Kaiwan Culmer

Personal information
- Born: October 25, 1996 (age 29)

Sport
- Sport: Athletics
- Event: Triple jump

Achievements and titles
- Personal best(s): Triple jump: 17.29m (Nassau, 2025)

Medal record
Men's athletics
Representing Bahamas
NACAC Championships
| Gold medal – first place | 2025 Freeport | Triple jump |

= Kaiwan Culmer =

Bahamian athlete (born 1996)

Kaiwan Culmer (born 25 October 1996) is a Bahamian triple jumper. He won the gold medal at the 2025 NACAC Championships.

==Career==
He competed as a youngster at the 2013 IAAF World Youth Championships where he jumped a person best of 14.92 metres in Donetsk, Ukraine. He then competed in the college system in the United States for the University of Nebraska–Lincoln.

He finished fifth in the triple jump competing at the 2018 NACAC Championships in Toronto, Canada. He finished seventh overall at the 2022 Commonwealth Games in Birmingham, England on his senior international championship debut, making a best jump of 16.04 metres in August 2022. Later that month, he finished fourth in the triple jump competing at the 2022 NACAC Championships.

He was trained by Peter Pratt prior to a switch to work with Bahamian Olympic medalist Leevan Sands in 2024. Culmer credited Sands after he jumped a new personal best of 17.00 metres the following year at the Ed Murphey Classic in Memphis, Tennessee.

In August 2025, he met the auto-qualifying standard for the 2025 World Championships jumping a new personal best of 17.29 metres with his first attempt at the BAAA Open Senior Track and Field Championships. He won the gold medal in the triple jump with a jump of 16.56 metres in the first round whilst competing at the 2025 NACAC Championships in Freeport, The Bahamas.
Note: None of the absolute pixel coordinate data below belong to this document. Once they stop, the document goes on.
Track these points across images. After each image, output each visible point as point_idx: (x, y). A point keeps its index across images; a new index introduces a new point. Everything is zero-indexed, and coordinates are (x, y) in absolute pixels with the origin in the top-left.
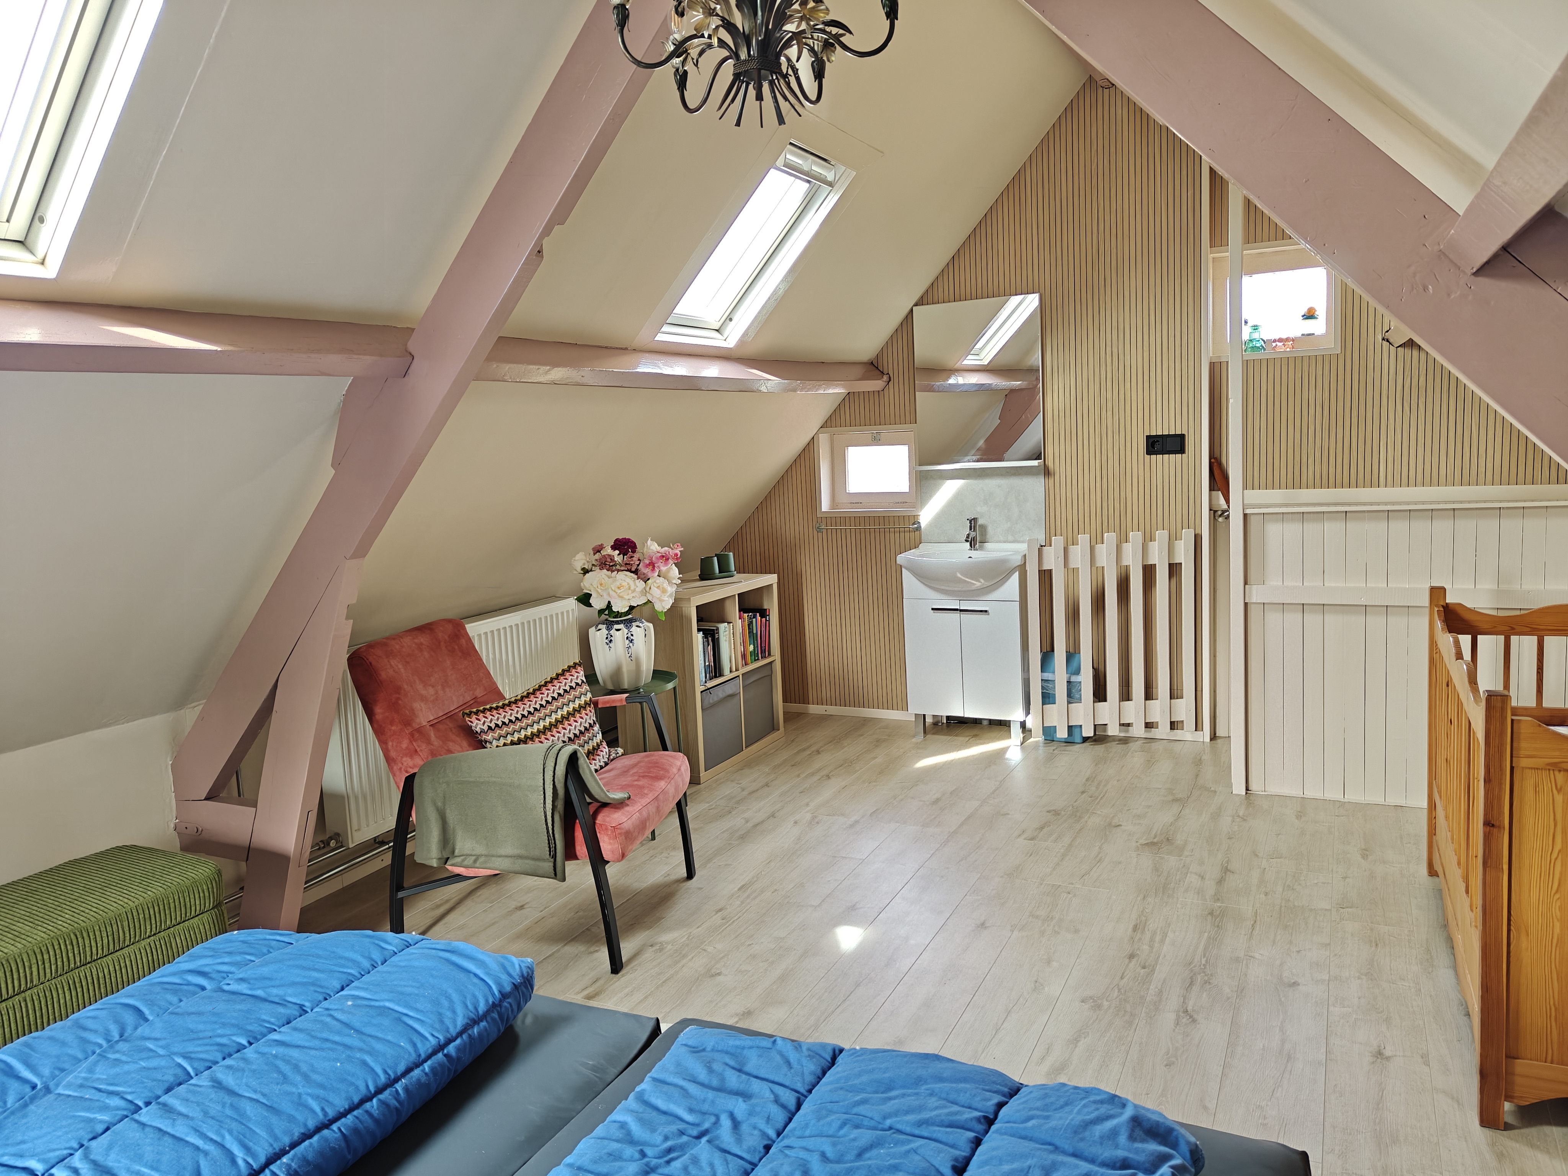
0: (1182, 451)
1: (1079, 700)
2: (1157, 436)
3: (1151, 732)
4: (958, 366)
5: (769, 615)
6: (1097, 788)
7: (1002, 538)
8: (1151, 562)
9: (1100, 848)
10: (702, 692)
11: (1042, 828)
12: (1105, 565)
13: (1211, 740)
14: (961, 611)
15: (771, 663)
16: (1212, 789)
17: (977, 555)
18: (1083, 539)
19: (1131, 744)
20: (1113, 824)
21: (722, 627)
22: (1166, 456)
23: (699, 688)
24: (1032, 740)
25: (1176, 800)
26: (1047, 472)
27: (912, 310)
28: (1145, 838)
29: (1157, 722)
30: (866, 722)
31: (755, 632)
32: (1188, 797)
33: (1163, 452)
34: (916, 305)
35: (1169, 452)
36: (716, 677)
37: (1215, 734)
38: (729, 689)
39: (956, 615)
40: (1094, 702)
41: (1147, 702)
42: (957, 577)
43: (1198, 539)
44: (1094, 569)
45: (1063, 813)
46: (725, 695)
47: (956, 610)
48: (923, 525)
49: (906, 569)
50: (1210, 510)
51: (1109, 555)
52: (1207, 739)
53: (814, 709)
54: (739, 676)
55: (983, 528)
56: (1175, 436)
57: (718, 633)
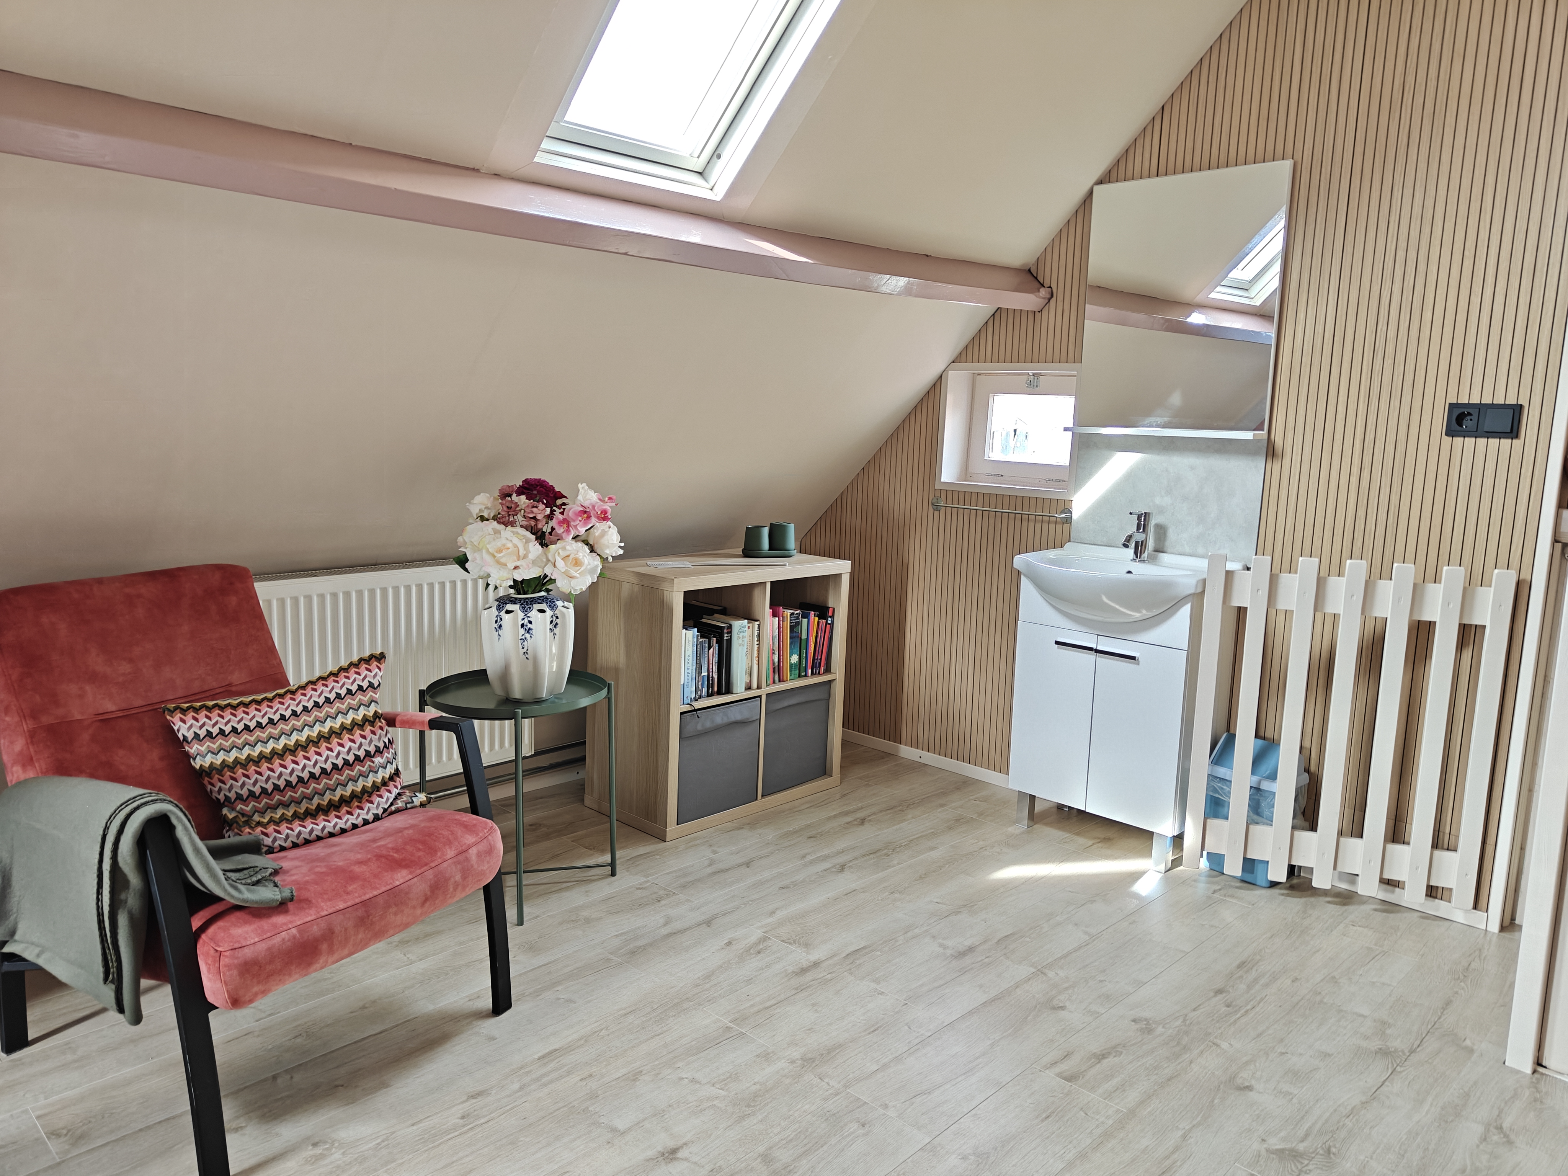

In September 2025, he competed at the 2025 World Championships in Tokyo, Japan.

==Personal life==
He has worked as a site manager for a construction company in The Bahamas, with the company allowing him leave to compete at international events. He left the job in October 2023 and moved his training base from New Providence to Tallahassee, Florida.